- **TO BE DONE**:
Repeat the passage from the review of Exiled to Nowhere, word for word, between "After the 1982" and "journalists and academics.", inclusive.

- **DOCUMENT EXTRACT**:
“We Rohingyas are like orchids,” an 18-year-old Rohingya man called Shamsul once told me. “We are not able to grow any roots in the ground so we are left with only one way to stay alive and that is to cling on to others.”
– Emma Larkin, in the foreword to Exiled to Nowhere
For nearly half a century after 1962, Burma was ruled by a military dictatorship with one of the world’s worst records of human rights abuses. In that oppressive society, where the Burmese army fought numerous ethnic insurgencies, the Rohingya – Muslim settlers of the northern part of Rakhine State (formerly Arakan State), who prefer to call themselves Arakanese Muslims – have been among the most persecuted.
After the 1982 Citizenship Law passed under the rule of General Ne Win, Burmese Muslims were denied fundamental citizenship rights. They were restricted from marrying, owning land, travelling beyond their villages, or enrolling their children for formal education. Such treatment by the Burmese state has driven the Rohingya into neighbouring states like Bangladesh, where they have received only temporary shelter amidst hostility from the host community. Support from the international community has also been fragile, limited to a coterie of humanitarian workers, journalists and academics.
Greg Constantine’s Exiled to Nowhere: Burma’s Rohingya tells the story of the Arakanese Muslims through a series of black-and-white photographs accompanied by personal narratives, interviews and testimonies from this community. Constantine, an award-winning photojournalist who has been documenting the struggles of stateless minorities around the world for the last six years, tells this story through photographs taken over the course of eight trips to Bangladesh from 2006 to 2012.

- **Annotation records**:
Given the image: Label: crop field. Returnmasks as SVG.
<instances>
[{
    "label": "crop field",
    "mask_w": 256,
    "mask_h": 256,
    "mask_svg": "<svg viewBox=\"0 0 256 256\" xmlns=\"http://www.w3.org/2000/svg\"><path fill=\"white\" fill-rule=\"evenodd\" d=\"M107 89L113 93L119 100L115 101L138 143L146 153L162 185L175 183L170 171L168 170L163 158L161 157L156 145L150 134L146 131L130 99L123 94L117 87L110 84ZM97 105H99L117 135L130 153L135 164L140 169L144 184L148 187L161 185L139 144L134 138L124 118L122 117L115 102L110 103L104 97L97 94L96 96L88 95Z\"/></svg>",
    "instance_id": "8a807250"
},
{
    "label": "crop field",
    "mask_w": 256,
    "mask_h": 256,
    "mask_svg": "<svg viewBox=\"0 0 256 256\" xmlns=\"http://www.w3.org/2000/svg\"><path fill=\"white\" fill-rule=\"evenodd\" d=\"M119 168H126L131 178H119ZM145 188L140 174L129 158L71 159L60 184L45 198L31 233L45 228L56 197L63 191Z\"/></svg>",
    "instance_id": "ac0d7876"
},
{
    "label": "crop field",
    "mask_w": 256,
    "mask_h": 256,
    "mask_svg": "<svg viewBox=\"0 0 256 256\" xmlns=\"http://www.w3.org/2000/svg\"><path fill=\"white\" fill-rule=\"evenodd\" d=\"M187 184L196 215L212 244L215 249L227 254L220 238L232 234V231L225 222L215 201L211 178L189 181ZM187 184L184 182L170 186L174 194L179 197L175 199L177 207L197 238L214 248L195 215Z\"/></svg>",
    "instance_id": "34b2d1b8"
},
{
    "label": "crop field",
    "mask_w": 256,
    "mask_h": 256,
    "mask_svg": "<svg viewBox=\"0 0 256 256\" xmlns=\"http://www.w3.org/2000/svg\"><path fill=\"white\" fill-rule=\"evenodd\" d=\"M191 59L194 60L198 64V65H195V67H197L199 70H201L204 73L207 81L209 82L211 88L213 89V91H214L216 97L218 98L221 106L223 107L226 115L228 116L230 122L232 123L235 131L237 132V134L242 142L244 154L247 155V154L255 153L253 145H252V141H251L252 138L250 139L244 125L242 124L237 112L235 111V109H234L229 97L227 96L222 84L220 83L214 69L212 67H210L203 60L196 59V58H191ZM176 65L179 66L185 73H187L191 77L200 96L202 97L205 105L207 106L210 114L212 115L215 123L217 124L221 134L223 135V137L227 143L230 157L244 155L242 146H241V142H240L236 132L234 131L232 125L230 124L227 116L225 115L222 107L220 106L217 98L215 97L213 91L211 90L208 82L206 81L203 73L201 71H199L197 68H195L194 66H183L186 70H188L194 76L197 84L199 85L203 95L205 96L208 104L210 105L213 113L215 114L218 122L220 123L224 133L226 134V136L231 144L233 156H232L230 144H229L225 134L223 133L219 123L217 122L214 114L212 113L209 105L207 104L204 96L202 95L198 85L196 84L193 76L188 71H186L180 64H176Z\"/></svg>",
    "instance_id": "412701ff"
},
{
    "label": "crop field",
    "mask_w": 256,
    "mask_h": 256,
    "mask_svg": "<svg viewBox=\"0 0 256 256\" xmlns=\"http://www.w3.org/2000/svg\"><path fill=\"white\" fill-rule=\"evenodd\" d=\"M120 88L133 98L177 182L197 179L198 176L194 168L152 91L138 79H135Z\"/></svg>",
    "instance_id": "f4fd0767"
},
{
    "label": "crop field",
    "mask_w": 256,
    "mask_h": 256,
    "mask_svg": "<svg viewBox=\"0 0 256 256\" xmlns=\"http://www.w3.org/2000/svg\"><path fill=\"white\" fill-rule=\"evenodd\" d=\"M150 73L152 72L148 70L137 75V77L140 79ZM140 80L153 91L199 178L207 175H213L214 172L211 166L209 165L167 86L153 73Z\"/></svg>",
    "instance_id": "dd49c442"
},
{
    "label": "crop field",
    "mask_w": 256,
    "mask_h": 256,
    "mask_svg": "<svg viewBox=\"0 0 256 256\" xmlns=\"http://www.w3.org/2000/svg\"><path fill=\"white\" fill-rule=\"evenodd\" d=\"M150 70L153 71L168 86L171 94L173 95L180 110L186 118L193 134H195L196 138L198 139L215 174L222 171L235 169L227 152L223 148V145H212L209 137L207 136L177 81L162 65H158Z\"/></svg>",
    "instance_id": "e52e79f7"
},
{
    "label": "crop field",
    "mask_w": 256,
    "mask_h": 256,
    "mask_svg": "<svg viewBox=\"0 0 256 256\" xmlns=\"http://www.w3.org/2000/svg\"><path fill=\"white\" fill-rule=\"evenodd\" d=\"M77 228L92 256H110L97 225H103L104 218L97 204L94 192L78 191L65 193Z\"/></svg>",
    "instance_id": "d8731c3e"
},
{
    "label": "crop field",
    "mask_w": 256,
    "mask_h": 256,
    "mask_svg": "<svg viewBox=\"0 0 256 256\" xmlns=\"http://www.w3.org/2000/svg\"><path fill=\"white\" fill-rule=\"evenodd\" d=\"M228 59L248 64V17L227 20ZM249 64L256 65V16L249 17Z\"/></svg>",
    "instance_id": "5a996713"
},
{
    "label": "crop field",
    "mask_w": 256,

- **FULL ANSWER**:
After the 1982 Citizenship Law passed under the rule of General Ne Win, Burmese Muslims were denied fundamental citizenship rights. They were restricted from marrying, owning land, travelling beyond their villages, or enrolling their children for formal education. Such treatment by the Burmese state has driven the Rohingya into neighbouring states like Bangladesh, where they have received only temporary shelter amidst hostility from the host community. Support from the international community has also been fragile, limited to a coterie of humanitarian workers, journalists and academics.